The heights of 200 kindergarten students are normally distributed with a mean of 40 and a standard deviation of 1.8 inches. Approximately how many students have a height between 37.3 inches and 44.5 inches?
To find the approximate number of students with a height between 37.3 inches and 44.5 inches, we need to calculate the z-scores for both values and then find the area between these z-scores under the normal distribution curve.
The z-score formula is given by:
z = (x - mean) / standard deviation
For the lower value of 37.3 inches:
z1 = (37.3 - 40) / 1.8
For the upper value of 44.5 inches:
z2 = (44.5 - 40) / 1.8
Calculating the z-scores:
z1 ≈ -1.472
z2 ≈ 2.472
Using a standard normal distribution table or a statistical software, we can find the area between these z-scores.
Looking up the z-scores in the standard normal distribution table, we can find the following probabilities:
P(z < -1.472) ≈ 0.0708 (Using a z-table or a calculator)
P(z < 2.472) ≈ 0.9924
To find the area between these two probabilities:
P(-1.472 < z < 2.472) = P(z < 2.472) - P(z < -1.472)
≈ 0.9924 - 0.0708
≈ 0.9216
This means that approximately 92.16% of the students have a height between 37.3 inches and 44.5 inches.

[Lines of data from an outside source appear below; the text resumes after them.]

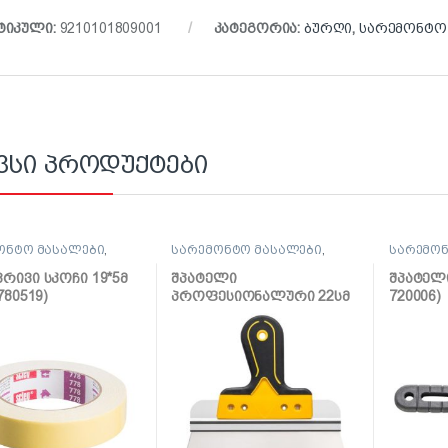
ტიკული:
9210101809001
კატეგორია:
ბურღი
,
სარემონტო
ვსი პროდუქტები
ონტო მასალები
,
სარემონტო მასალები
,
სარემონ
შპატელი, საპრიალებელი,
შპატელი
ქაფჩა
ქაფჩა
რივი სკოჩი 19*5მ
შპატელი
შპატელი
780519)
პროფესიონალური 22სმ
720006)
(0820-662204)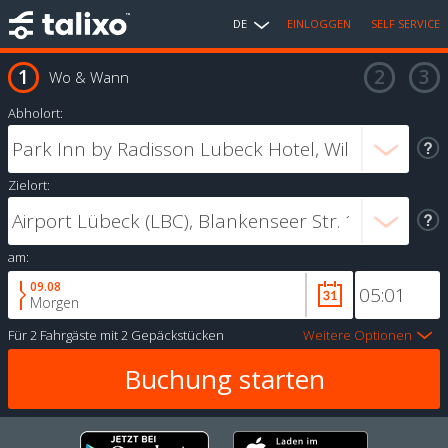
DE
EINLOGGEN
SELF SERVICE
Wo & Wann
Abholort:
Zielort:
am:
09.08
Morgen
Für
2 Fahrgäste
mit
2 Gepäckstücken
Weitere Optionen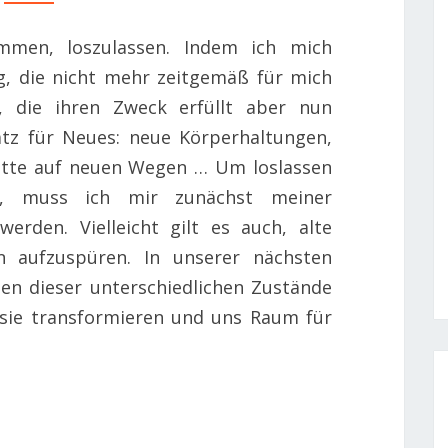
IT
FLOW
mmen, loszulassen. Indem ich mich
MAMA
g, die nicht mehr zeitgemäß für mich
, die ihren Zweck erfüllt aber nun
latz für Neues: neue Körperhaltungen,
itte auf neuen Wegen … Um loslassen
, muss ich mir zunächst meiner
erden. Vielleicht gilt es auch, alte
 aufzuspüren. In unserer nächsten
ten dieser unterschiedlichen Zustände
 sie transformieren und uns Raum für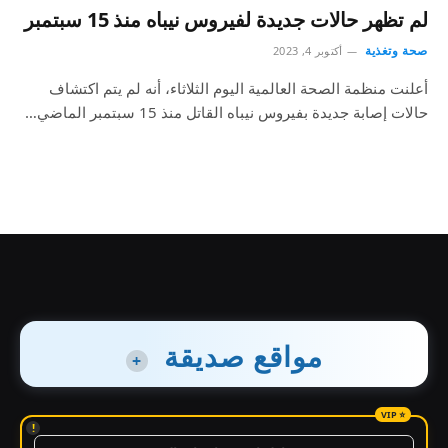
لم تظهر حالات جديدة لفيروس نيباه منذ 15 سبتمبر
صحة وتغذية
أكتوبر 4, 2023
أعلنت منظمة الصحة العالمية اليوم الثلاثاء، أنه لم يتم اكتشاف
حالات إصابة جديدة بفيروس نيباه القاتل منذ 15 سبتمبر الماضي…
مواقع صديقة
+
!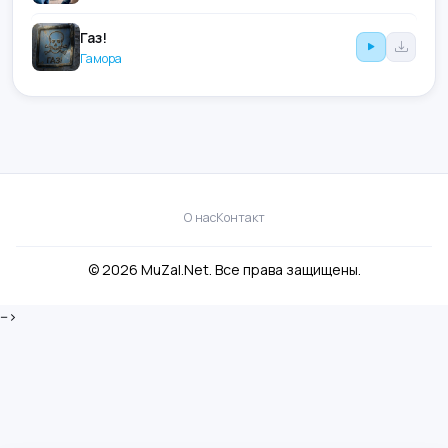
Газ!
Гамора
О нас
Контакт
© 2026 MuZal.Net. Все права защищены.
-->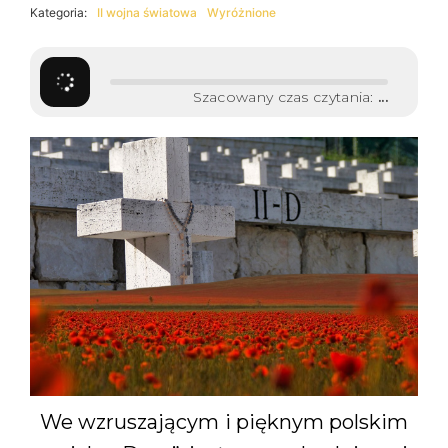
Kategoria:
II wojna światowa
Wyróżnione
Szacowany czas czytania:
...
We wzruszającym i pięknym polskim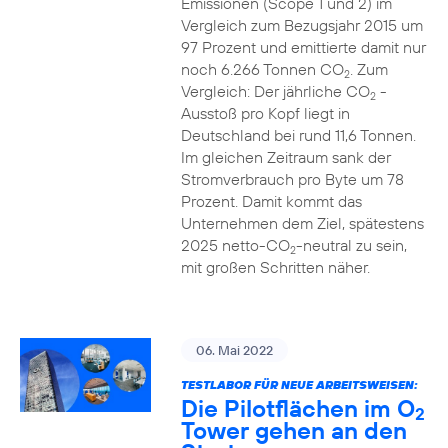
Emissionen (Scope 1 und 2) im
Vergleich zum Bezugsjahr 2015 um
97 Prozent und emittierte damit nur
noch 6.266 Tonnen CO
. Zum
2
Vergleich: Der jährliche CO
-
2
Ausstoß pro Kopf liegt in
Deutschland bei rund 11,6 Tonnen.
Im gleichen Zeitraum sank der
Stromverbrauch pro Byte um 78
Prozent. Damit kommt das
Unternehmen dem Ziel, spätestens
2025 netto-CO
-neutral zu sein,
2
mit großen Schritten näher.
06. Mai 2022
TESTLABOR FÜR NEUE ARBEITSWEISEN:
Die Pilotflächen im O
2
Tower gehen an den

To find the approximate number of students within this range, we can multiply the percentage by the total number of students:
Approximate number of students = 0.9216 * 200
≈ 184.32
Therefore, approximately 184 students have a height between 37.3 inches and 44.5 inches.

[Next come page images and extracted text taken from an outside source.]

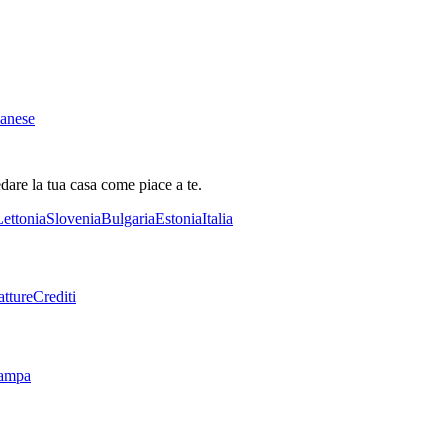
danese
dare la tua casa come piace a te.
Lettonia
Slovenia
Bulgaria
Estonia
Italia
tture
Crediti
tampa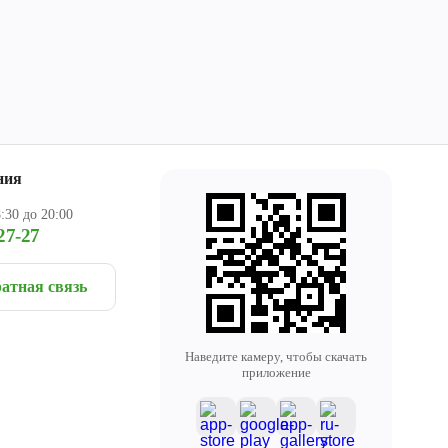
ния
:30 до 20:00
27-27
атная связь
Наведите камеру, чтобы скачать
приложение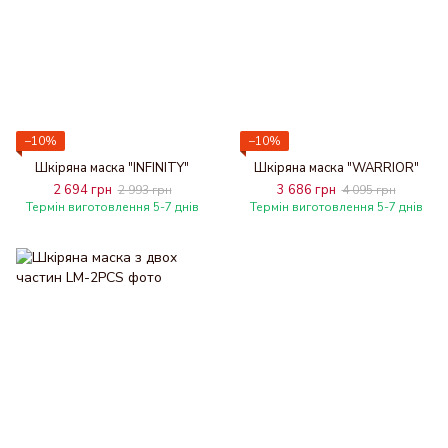
−10%
−10%
Шкіряна маска "INFINITY"
Шкіряна маска "WARRIOR"
2 694 грн
3 686 грн
2 993 грн
4 095 грн
Термін виготовлення 5-7 днів
Термін виготовлення 5-7 днів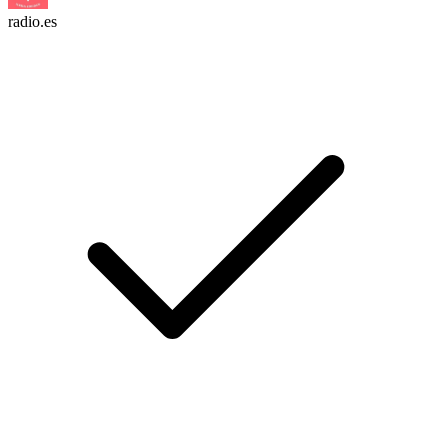
radio.es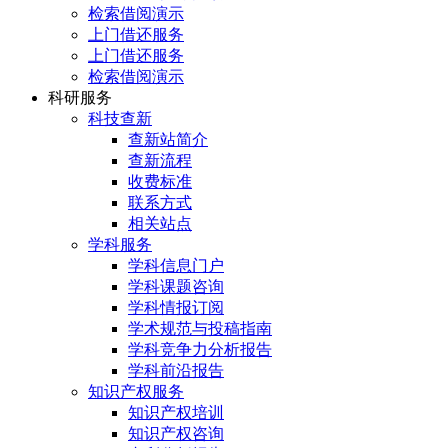
检索借阅演示
上门借还服务
上门借还服务
检索借阅演示
科研服务
科技查新
查新站简介
查新流程
收费标准
联系方式
相关站点
学科服务
学科信息门户
学科课题咨询
学科情报订阅
学术规范与投稿指南
学科竞争力分析报告
学科前沿报告
知识产权服务
知识产权培训
知识产权咨询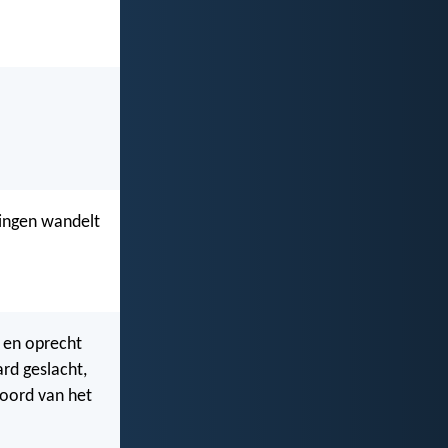
ningen wandelt
k en oprecht
rd geslacht,
Woord van het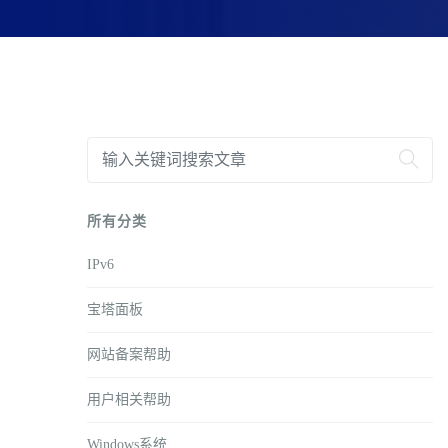
所有分类
IPv6
宝塔面板
网站备案帮助
用户相关帮助
Windows系统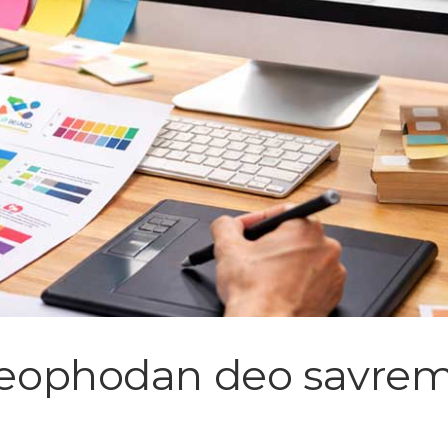
: Neophodan deo savre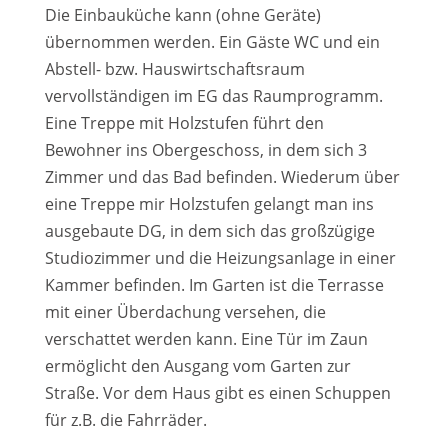
Die Einbauküche kann (ohne Geräte)
übernommen werden. Ein Gäste WC und ein
Abstell- bzw. Hauswirtschaftsraum
vervollständigen im EG das Raumprogramm.
Eine Treppe mit Holzstufen führt den
Bewohner ins Obergeschoss, in dem sich 3
Zimmer und das Bad befinden. Wiederum über
eine Treppe mir Holzstufen gelangt man ins
ausgebaute DG, in dem sich das großzügige
Studiozimmer und die Heizungsanlage in einer
Kammer befinden. Im Garten ist die Terrasse
mit einer Überdachung versehen, die
verschattet werden kann. Eine Tür im Zaun
ermöglicht den Ausgang vom Garten zur
Straße. Vor dem Haus gibt es einen Schuppen
für z.B. die Fahrräder.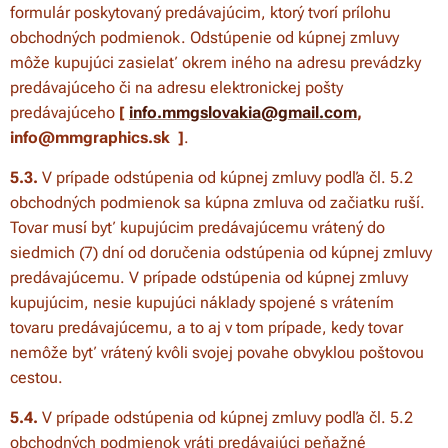
formulár poskytovaný predávajúcim, ktorý tvorí prílohu
obchodných podmienok. Odstúpenie od kúpnej zmluvy
môže kupujúci zasielať okrem iného na adresu prevádzky
predávajúceho či na adresu elektronickej pošty
predávajúceho
[
info.mmgslovakia@gmail.com
,
info@mmgraphics.sk ]
.
5.3.
V prípade odstúpenia od kúpnej zmluvy podľa čl. 5.2
obchodných podmienok sa kúpna zmluva od začiatku ruší.
Tovar musí byť kupujúcim predávajúcemu vrátený do
siedmich (7) dní od doručenia odstúpenia od kúpnej zmluvy
predávajúcemu. V prípade odstúpenia od kúpnej zmluvy
kupujúcim, nesie kupujúci náklady spojené s vrátením
tovaru predávajúcemu, a to aj v tom prípade, kedy tovar
nemôže byť vrátený kvôli svojej povahe obvyklou poštovou
cestou.
5.4.
V prípade odstúpenia od kúpnej zmluvy podľa čl. 5.2
obchodných podmienok vráti predávajúci peňažné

To find the approximate number of students with a height between 37.3 inches and 44.5 inches, we can use the concept of standard deviation and the properties of the normal distribution.
1. Start by calculating the z-scores for the lower and upper limits of the height range. The z-score measures the number of standard deviations an observation is from the mean.
For the lower limit (37.3 inches):
z = (37.3 - 40) / 1.8
For the upper limit (44.5 inches):
z = (44.5 - 40) / 1.8
2. Use a standard normal distribution table (also known as a z-table) or a statistical software to find the area under the standard normal curve between these two z-scores.
Alternatively, you can use a calculator or an online tool that provides the cumulative probability of a normal distribution given the z-scores.
3. Take the difference between these two areas to find the approximate proportion of students with a height between 37.3 inches and 44.5 inches.
4. Finally, multiply this proportion by the total number of students (200) to estimate the number of students within the given height range.
It is important to note that the "approximately" in the question implies that we are using an approximation because the normal distribution is continuous and the actual number of students falling within the range will be a whole-number count.
Z = (score-mean)/SD
Find table in the back of your statistics text labeled something like "areas under normal distribution" to find the proportion/probability between the two Z scores. Multiply that by 200.